YOUR OBJECTIVE:
Below are the records; give again exactly the line with "ロジー！センチュリオン vs 他社ボー", the line with "niewielka rzeźba daje", and each line that lies between them, and nothing besides.

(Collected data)
....

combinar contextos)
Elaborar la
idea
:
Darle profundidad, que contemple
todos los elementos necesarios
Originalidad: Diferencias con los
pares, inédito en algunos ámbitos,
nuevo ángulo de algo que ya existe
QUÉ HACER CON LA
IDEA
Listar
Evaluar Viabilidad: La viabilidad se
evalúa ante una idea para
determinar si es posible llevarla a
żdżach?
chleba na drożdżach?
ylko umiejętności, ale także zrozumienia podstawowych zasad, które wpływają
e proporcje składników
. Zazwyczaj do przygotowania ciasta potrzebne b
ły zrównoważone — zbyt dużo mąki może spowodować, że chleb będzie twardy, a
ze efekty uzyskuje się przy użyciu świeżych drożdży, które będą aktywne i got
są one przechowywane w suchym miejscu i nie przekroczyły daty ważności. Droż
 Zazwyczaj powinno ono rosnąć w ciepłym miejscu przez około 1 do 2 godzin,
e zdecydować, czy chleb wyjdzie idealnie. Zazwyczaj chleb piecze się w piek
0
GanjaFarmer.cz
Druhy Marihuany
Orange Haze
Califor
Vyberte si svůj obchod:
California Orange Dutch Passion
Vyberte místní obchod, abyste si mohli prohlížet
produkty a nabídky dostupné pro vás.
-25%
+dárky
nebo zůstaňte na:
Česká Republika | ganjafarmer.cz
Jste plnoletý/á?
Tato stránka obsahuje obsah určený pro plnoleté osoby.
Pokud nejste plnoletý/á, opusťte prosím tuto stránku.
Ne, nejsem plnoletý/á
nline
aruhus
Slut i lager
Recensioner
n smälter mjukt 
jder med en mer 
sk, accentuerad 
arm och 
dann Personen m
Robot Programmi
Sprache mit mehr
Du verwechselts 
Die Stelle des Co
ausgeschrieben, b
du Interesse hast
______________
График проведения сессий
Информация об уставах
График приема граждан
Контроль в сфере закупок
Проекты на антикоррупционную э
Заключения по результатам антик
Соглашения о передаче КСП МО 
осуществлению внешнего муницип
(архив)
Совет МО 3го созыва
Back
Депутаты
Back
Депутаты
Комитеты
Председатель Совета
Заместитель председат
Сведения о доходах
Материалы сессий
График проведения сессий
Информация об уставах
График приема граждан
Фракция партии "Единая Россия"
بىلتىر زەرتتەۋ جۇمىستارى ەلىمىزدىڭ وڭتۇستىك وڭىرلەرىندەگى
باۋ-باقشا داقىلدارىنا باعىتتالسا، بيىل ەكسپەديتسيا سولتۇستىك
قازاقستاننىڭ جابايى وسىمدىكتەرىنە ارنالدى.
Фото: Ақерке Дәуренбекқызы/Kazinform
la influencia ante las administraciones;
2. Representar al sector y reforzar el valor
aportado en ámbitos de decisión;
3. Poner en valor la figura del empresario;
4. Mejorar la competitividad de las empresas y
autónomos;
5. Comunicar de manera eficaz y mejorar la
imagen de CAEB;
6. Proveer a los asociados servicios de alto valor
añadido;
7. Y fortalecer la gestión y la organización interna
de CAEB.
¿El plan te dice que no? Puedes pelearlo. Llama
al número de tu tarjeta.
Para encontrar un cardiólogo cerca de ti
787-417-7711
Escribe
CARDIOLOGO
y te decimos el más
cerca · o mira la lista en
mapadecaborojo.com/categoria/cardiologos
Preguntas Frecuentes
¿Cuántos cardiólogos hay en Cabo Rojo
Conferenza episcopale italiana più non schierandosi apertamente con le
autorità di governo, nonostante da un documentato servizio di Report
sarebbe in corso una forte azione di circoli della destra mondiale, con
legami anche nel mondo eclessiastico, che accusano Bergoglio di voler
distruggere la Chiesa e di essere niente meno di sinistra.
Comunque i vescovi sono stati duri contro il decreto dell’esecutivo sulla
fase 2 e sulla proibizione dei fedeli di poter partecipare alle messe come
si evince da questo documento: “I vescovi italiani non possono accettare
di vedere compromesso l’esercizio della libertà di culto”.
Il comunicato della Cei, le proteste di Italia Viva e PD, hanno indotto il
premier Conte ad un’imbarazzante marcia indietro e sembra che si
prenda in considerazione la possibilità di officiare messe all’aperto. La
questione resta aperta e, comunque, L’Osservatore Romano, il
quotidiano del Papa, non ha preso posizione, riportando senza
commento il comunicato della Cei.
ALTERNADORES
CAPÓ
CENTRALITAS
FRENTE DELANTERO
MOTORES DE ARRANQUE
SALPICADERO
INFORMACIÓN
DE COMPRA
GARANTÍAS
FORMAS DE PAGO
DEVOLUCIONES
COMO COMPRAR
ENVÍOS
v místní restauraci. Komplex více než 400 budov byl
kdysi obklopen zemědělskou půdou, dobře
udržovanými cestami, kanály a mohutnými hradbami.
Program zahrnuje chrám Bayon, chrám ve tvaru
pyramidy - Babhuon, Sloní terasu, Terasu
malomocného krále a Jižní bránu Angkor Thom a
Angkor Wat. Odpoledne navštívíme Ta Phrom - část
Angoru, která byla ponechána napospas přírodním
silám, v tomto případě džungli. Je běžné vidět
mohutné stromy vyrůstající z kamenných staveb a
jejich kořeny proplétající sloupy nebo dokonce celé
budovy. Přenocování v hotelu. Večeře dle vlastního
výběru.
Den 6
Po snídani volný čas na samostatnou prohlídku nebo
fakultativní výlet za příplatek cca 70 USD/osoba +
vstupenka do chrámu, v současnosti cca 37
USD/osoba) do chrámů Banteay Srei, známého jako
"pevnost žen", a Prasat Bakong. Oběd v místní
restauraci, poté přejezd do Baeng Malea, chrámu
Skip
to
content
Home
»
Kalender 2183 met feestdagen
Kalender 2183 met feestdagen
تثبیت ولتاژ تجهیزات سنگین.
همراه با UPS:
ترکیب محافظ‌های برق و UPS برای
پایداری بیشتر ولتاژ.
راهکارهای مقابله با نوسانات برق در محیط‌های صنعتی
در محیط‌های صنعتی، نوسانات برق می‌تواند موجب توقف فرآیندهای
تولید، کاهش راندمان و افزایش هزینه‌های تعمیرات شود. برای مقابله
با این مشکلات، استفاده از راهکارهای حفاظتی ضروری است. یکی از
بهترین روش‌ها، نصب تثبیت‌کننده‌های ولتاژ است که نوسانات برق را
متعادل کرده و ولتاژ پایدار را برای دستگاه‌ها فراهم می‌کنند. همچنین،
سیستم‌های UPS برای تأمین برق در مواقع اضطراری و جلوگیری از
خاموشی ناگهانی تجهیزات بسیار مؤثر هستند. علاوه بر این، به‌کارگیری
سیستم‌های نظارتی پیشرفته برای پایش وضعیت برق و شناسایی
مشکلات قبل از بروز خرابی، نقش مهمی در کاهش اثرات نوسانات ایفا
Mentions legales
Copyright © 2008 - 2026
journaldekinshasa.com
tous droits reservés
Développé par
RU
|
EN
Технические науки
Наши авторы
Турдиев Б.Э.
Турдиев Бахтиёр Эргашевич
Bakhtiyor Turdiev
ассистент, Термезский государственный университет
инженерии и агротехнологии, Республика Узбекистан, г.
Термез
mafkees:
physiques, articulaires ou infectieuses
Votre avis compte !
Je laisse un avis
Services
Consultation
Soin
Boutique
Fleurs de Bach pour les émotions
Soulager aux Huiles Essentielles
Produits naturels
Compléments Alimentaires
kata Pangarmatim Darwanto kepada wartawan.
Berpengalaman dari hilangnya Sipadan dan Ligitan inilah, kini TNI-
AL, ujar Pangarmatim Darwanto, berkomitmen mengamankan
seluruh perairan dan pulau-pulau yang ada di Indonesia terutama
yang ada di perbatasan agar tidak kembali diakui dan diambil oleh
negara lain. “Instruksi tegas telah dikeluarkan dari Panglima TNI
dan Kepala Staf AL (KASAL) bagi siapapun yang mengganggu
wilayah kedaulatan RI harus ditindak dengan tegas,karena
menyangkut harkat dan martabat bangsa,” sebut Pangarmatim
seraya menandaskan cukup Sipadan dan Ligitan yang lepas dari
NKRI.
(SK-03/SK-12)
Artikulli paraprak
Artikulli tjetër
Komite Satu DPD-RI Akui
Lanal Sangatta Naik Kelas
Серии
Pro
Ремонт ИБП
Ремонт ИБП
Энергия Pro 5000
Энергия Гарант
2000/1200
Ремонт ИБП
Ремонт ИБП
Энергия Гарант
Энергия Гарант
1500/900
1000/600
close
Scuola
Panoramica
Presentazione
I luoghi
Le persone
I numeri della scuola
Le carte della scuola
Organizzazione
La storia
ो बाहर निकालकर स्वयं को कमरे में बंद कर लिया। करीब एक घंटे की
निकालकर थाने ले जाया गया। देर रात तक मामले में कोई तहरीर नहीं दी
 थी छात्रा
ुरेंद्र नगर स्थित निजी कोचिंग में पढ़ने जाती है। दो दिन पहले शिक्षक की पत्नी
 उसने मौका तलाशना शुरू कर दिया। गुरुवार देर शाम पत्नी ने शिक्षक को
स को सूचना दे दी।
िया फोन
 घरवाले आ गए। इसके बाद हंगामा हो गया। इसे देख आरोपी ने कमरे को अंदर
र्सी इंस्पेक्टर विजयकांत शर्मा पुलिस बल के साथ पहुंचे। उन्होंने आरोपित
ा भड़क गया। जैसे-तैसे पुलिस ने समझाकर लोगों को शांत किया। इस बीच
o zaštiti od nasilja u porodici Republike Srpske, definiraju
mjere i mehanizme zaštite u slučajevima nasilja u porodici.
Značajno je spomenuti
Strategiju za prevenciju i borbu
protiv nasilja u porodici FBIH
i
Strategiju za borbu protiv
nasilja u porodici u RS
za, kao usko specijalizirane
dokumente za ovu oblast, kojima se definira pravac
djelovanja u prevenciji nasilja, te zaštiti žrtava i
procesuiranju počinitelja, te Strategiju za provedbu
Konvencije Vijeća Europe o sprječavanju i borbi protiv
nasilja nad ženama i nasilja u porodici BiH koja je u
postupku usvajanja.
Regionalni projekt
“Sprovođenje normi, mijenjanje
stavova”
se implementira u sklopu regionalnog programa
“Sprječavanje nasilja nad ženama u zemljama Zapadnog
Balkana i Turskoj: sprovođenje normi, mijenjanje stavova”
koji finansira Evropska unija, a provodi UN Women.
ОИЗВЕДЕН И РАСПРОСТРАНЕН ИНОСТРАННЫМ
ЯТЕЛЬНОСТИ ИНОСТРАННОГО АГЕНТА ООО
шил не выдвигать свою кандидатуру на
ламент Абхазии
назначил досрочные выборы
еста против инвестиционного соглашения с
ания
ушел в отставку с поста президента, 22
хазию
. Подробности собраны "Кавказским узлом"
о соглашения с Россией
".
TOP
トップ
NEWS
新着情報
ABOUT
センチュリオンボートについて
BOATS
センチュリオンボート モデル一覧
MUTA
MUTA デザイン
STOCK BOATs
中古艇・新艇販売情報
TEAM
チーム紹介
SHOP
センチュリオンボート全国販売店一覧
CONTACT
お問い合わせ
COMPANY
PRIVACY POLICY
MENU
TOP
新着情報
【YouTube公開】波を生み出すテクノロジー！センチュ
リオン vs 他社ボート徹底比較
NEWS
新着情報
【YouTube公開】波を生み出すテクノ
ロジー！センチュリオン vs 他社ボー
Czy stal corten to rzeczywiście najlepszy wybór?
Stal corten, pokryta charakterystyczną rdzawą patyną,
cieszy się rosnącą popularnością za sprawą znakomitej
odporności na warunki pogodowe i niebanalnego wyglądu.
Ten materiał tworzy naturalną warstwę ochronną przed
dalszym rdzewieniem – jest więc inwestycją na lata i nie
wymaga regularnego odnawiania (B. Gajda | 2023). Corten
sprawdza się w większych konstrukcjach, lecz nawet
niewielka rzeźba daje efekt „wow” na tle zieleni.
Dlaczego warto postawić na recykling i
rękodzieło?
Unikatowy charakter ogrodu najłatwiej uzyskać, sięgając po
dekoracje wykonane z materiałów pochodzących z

....

SOLUTION FOR THIS EXERCISE:
ロジー！センチュリオン vs 他社ボー
Czy stal corten to rzeczywiście najlepszy wybór?
Stal corten, pokryta charakterystyczną rdzawą patyną,
cieszy się rosnącą popularnością za sprawą znakomitej
odporności na warunki pogodowe i niebanalnego wyglądu.
Ten materiał tworzy naturalną warstwę ochronną przed
dalszym rdzewieniem – jest więc inwestycją na lata i nie
wymaga regularnego odnawiania (B. Gajda | 2023). Corten
sprawdza się w większych konstrukcjach, lecz nawet
niewielka rzeźba daje efekt „wow” na tle zieleni.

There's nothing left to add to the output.